Assignment »
Pictures aside, write out the data exactly as it reads.

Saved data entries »
"""
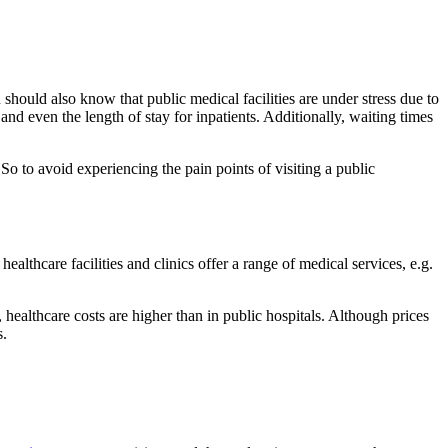
 should also know that public medical facilities are under stress due to
and even the length of stay for inpatients. Additionally, waiting times
 So to avoid experiencing the pain points of visiting a public
healthcare facilities and clinics offer a range of medical services, e.g.
, healthcare costs are higher than in public hospitals. Although prices
s.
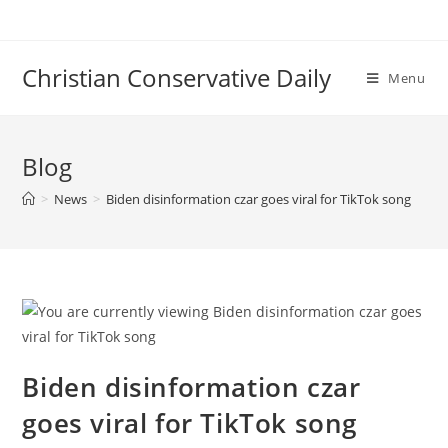
Skip
to
content
Christian Conservative Daily
Menu
Blog
>
News
>
Biden disinformation czar goes viral for TikTok song
Biden disinformation czar
goes viral for TikTok song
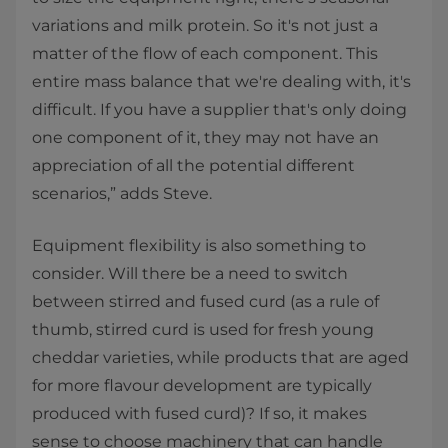
variations and milk protein. So it's not just a
matter of the flow of each component. This
entire mass balance that we're dealing with, it's
difficult. If you have a supplier that's only doing
one component of it, they may not have an
appreciation of all the potential different
scenarios,” adds Steve.
Equipment flexibility is also something to
consider. Will there be a need to switch
between stirred and fused curd (as a rule of
thumb, stirred curd is used for fresh young
cheddar varieties, while products that are aged
for more flavour development are typically
produced with fused curd)? If so, it makes
sense to choose machinery that can handle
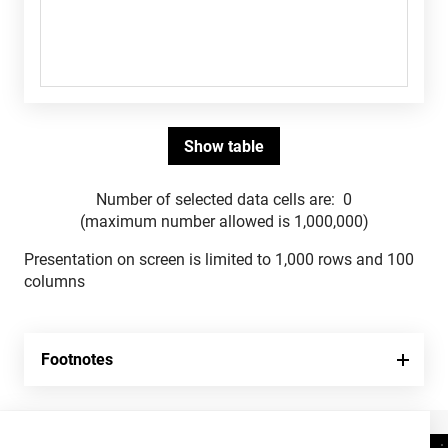
Number of selected data cells are:
0
(maximum number allowed is 1,000,000)
Presentation on screen is limited to 1,000 rows and 100
columns
Footnotes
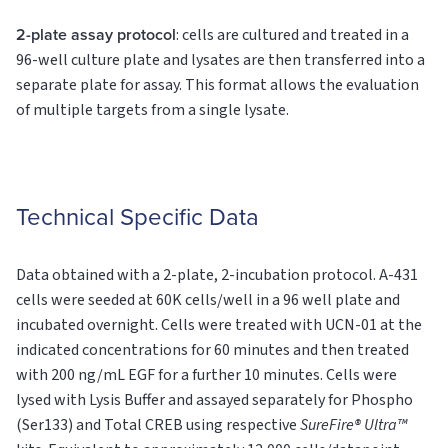
2-plate assay protocol
: cells are cultured and treated in a
96-well culture plate and lysates are then transferred into a
separate plate for assay. This format allows the evaluation
of multiple targets from a single lysate.
Technical Specific Data
Data obtained with a 2-plate, 2-incubation protocol. A-431
cells were seeded at 60K cells/well in a 96 well plate and
incubated overnight. Cells were treated with UCN-01 at the
indicated concentrations for 60 minutes and then treated
with 200 ng/mL EGF for a further 10 minutes. Cells were
lysed with Lysis Buffer and assayed separately for Phospho
(Ser133) and Total CREB using respective
SureFire® Ultra™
"""
Written answer »
 should also know that public medical facilities are under stress due to
and even the length of stay for inpatients. Additionally, waiting times
 So to avoid experiencing the pain points of visiting a public
healthcare facilities and clinics offer a range of medical services, e.g.
, healthcare costs are higher than in public hospitals. Although prices
s.
Skip
to
content
Christian Conservative Daily
Menu
Blog
>
News
>
Biden disinformation czar goes viral for TikTok song
Biden disinformation czar
goes viral for TikTok song
variations and milk protein. So it's not just a
matter of the flow of each component. This
entire mass balance that we're dealing with, it's
difficult. If you have a supplier that's only doing
one component of it, they may not have an
appreciation of all the potential different
scenarios,” adds Steve.
Equipment flexibility is also something to
consider. Will there be a need to switch
between stirred and fused curd (as a rule of
thumb, stirred curd is used for fresh young
cheddar varieties, while products that are aged
for more flavour development are typically
produced with fused curd)? If so, it makes
sense to choose machinery that can handle
Number of selected data cells are:
0
(maximum number allowed is 1,000,000)
Presentation on screen is limited to 1,000 rows and 100
columns
Footnotes
2-plate assay protocol
: cells are cultured and treated in a
96-well culture plate and lysates are then transferred into a
separate plate for assay. This format allows the evaluation
of multiple targets from a single lysate.
Technical Specific Data
Data obtained with a 2-plate, 2-incubation protocol. A-431
cells were seeded at 60K cells/well in a 96 well plate and
incubated overnight. Cells were treated with UCN-01 at the
indicated concentrations for 60 minutes and then treated
with 200 ng/mL EGF for a further 10 minutes. Cells were
lysed with Lysis Buffer and assayed separately for Phospho
(Ser133) and Total CREB using respective
SureFire® Ultra™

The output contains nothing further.